§ **SELECTED EXCERPT**:
____

DCIS Active Monitoring Clinical Trials
Clinical Trials
We believe women deserve to understand all available options when diagnosed with ductal carcinoma in situ (DCIS), including the growing research supporting active monitoring for carefully selected low-risk cases.
This page highlights important clinical trials such as COMET, LORD, PORTAL, and RECAST, which are exploring whether some women can safely avoid immediate surgery, radiation, and endocrine therapy while being closely monitored over time. Emerging research continues to raise concerns about overdiagnosis and overtreatment of low-risk DCIS, while emphasizing the importance of personalized risk assessment, informed consent, and patient-centered decision-making.
COMET Study Patient Advocates
While clinical trials are not for everyone, they play an important role in advancing the much-needed paradigm shift for better communication about DCIS as well as de-escalation of aggressive “standard of care” treatments. By sharing the latest studies, expert perspectives, and advocacy efforts, DCIS 411 aims to empower women with balanced information so they can make individualized choices aligned with their health goals, personal values, and quality of life.
Below are clinical trials of interest to many involved with DCIS, from patients to researchers to advocates.
The COMET Study
COMET stands for Comparing an Operation to Monitoring, with or without Endocrine Therapy for low-risk DCIS.
While COMET is no longer enrolling new participants, the study will continue to follow women for 10 years.
Results released in December 2024 showed women in the active monitoring group were no more likely to develop invasive breast cancer in the same breast after two years compared to those who underwent surgery.
Conclusions and Relevance: “Women with low-risk DCIS randomized to active monitoring did not have a higher rate of invasive cancer in the same breast at 2 years compared with those randomized to guideline-concordant care.”
Background on the Comet Study
Introduction
“Annually, approximately 65 million women undergo mammographic screening in the US at a cost of more than $13 billion.1 Although mammography has been associated with a reduction in breast cancer mortality rates,2,3 there is increasing concern that this benefit has been accompanied by overdiagnosis and overtreatment.4 Overdiagnosis occurs when cancer screening detects conditions that may never cause harm if left untreated; treatment for these conditions provides no survival benefit and can result in harm.

____

§ **DATA EXTRACT**:
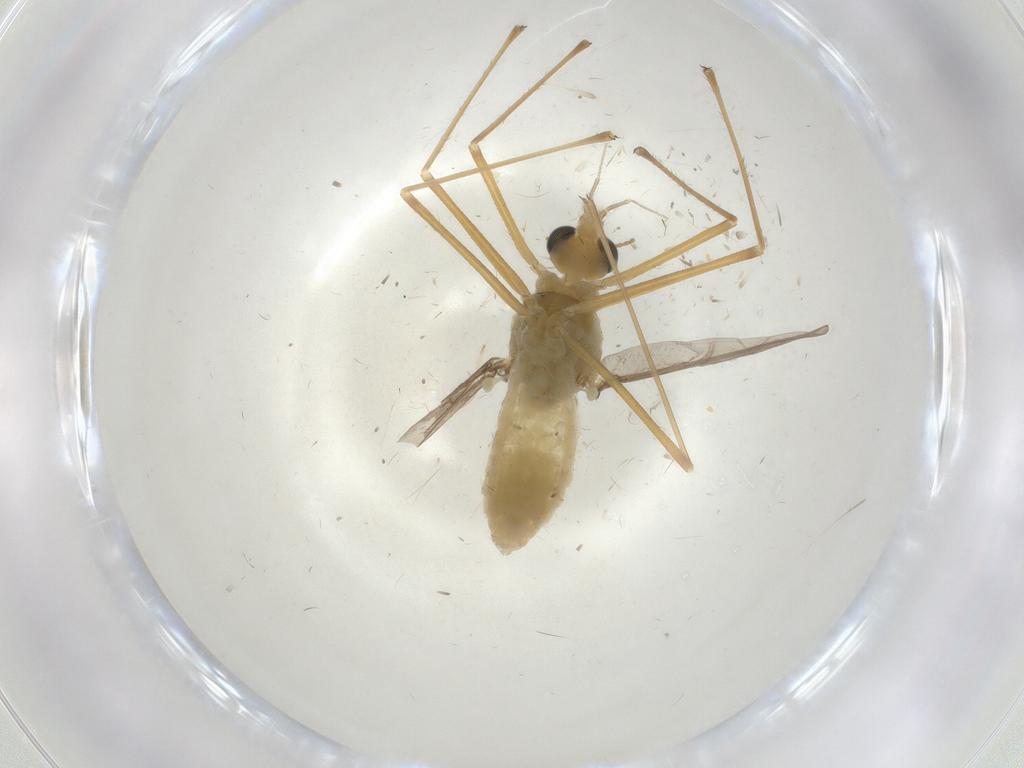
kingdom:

____

Reproduce the part of the DCIS active monitoring trials page that begins at the words "This page highlights" and stops after the words "and patient-centered decision-making.".

This page highlights important clinical trials such as COMET, LORD, PORTAL, and RECAST, which are exploring whether some women can safely avoid immediate surgery, radiation, and endocrine therapy while being closely monitored over time. Emerging research continues to raise concerns about overdiagnosis and overtreatment of low-risk DCIS, while emphasizing the importance of personalized risk assessment, informed consent, and patient-centered decision-making.